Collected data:
↓
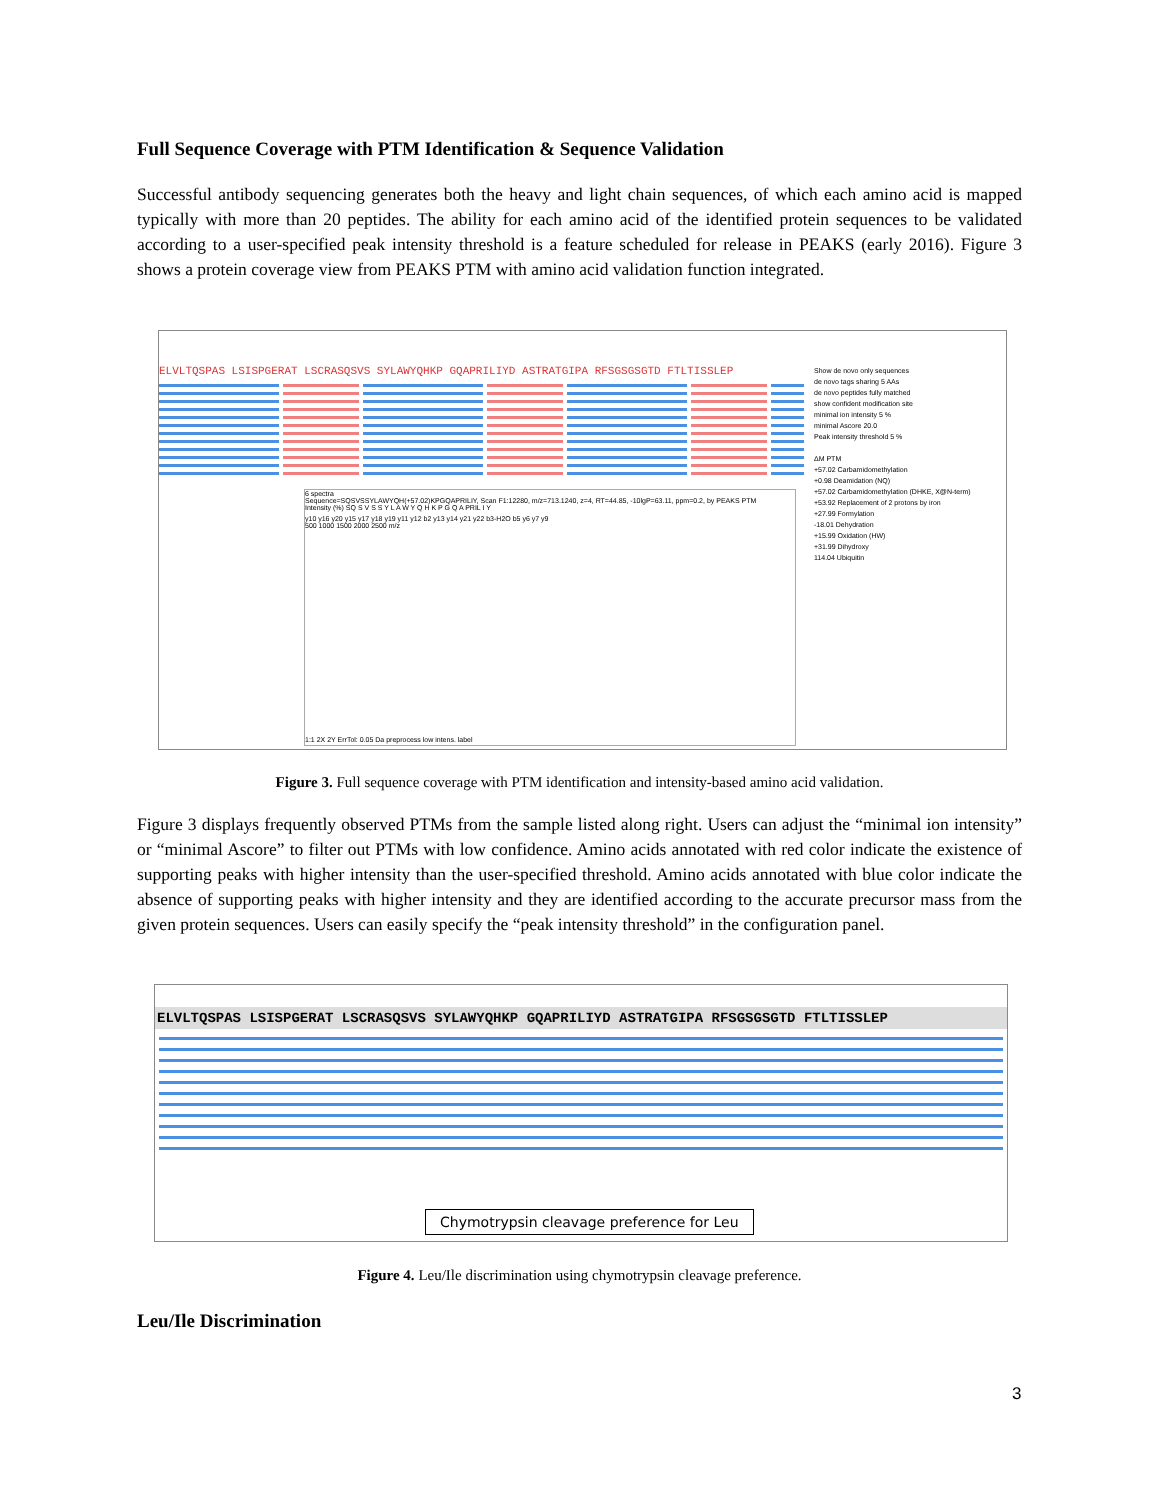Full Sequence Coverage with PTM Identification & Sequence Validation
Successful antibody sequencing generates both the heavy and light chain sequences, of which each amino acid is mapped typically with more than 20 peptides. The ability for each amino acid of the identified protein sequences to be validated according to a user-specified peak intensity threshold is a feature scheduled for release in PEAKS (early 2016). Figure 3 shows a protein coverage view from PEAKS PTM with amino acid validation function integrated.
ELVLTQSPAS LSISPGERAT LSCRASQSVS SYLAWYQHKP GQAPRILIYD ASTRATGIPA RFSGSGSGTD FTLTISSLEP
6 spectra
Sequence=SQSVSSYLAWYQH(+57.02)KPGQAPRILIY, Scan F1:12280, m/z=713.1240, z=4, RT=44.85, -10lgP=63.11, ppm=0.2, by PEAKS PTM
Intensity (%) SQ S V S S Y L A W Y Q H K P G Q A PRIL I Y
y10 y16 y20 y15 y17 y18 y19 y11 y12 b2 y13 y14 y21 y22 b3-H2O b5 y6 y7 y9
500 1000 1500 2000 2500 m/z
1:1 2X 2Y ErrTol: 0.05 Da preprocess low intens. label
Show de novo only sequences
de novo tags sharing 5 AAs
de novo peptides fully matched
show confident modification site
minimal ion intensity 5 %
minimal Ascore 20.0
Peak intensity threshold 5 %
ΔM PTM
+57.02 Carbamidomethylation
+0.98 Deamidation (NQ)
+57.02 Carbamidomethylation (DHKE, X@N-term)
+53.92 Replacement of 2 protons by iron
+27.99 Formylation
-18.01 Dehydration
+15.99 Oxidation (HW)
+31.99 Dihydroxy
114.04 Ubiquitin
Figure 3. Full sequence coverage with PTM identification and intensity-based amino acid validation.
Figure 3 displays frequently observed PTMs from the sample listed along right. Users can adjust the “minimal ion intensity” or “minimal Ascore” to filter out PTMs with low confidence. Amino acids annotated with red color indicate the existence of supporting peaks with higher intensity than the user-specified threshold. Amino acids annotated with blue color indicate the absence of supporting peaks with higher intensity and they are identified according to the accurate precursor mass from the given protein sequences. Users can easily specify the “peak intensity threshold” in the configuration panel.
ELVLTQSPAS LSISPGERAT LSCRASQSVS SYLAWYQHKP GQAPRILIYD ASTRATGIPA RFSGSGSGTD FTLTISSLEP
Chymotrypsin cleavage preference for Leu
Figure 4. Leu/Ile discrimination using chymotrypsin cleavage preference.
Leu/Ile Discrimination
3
↑
↓
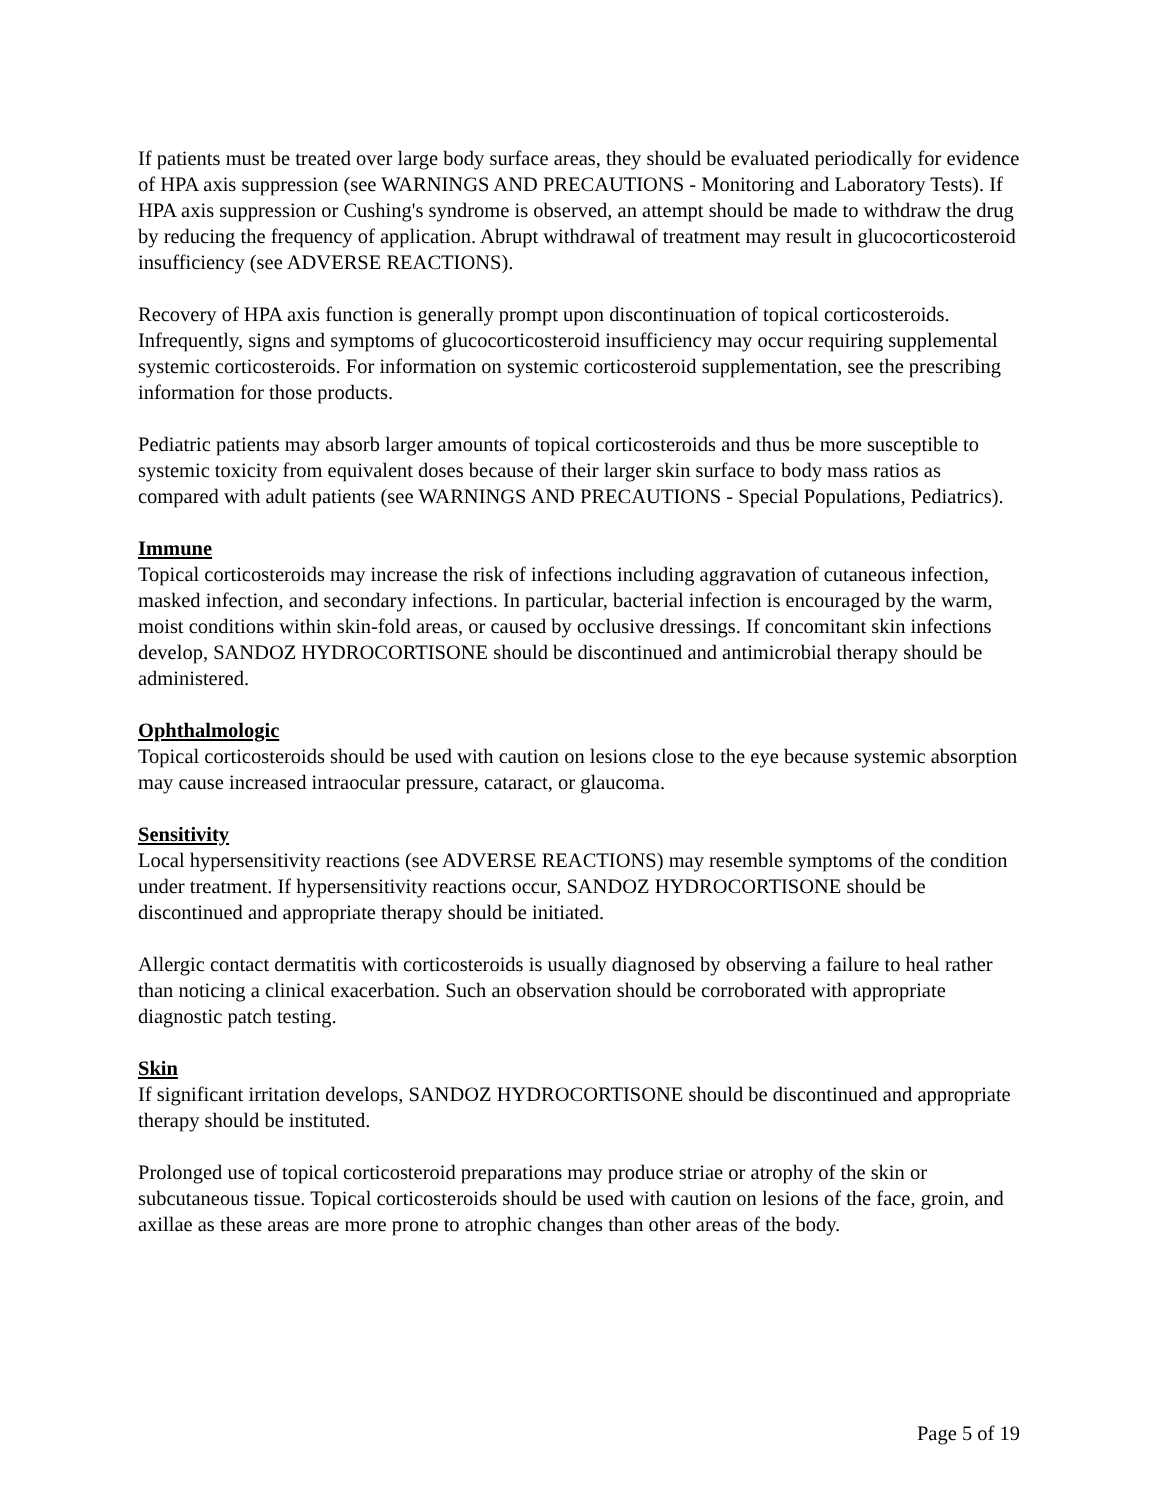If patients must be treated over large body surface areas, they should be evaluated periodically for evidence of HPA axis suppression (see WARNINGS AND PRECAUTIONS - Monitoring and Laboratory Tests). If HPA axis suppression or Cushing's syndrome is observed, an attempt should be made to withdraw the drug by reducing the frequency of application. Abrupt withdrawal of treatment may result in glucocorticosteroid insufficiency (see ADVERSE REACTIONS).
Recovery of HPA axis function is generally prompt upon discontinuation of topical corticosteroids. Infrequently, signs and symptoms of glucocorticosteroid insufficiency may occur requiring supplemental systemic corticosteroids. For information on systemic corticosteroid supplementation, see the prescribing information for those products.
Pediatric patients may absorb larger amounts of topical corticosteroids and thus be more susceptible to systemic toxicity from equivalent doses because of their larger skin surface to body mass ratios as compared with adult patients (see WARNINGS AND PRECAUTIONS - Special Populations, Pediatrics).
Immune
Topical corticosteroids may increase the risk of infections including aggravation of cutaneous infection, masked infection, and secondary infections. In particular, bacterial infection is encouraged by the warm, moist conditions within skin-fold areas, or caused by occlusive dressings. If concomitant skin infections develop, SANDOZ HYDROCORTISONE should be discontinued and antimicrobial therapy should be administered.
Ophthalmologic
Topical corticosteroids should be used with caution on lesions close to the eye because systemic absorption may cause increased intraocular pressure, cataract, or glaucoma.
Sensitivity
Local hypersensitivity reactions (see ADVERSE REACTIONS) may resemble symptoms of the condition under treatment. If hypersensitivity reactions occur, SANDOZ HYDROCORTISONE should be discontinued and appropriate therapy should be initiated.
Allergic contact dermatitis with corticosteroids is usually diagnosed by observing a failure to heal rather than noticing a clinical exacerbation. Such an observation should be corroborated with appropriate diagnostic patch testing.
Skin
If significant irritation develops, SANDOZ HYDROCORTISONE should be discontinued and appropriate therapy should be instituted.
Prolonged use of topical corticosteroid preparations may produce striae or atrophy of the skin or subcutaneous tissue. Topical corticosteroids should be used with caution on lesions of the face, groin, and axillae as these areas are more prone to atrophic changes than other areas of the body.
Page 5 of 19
↑
WHAT THE EXERCISE ASKS:
Start with the line above that contains "1:1 2X 2Y ErrTol: 0.05" and end with the line that contains "Figure 3. Full". Write out those lines exactly, and only those.

RESPONSE TO THE EXERCISE:
1:1 2X 2Y ErrTol: 0.05 Da preprocess low intens. label
Show de novo only sequences
de novo tags sharing 5 AAs
de novo peptides fully matched
show confident modification site
minimal ion intensity 5 %
minimal Ascore 20.0
Peak intensity threshold 5 %
ΔM PTM
+57.02 Carbamidomethylation
+0.98 Deamidation (NQ)
+57.02 Carbamidomethylation (DHKE, X@N-term)
+53.92 Replacement of 2 protons by iron
+27.99 Formylation
-18.01 Dehydration
+15.99 Oxidation (HW)
+31.99 Dihydroxy
114.04 Ubiquitin
Figure 3. Full sequence coverage with PTM identification and intensity-based amino acid validation.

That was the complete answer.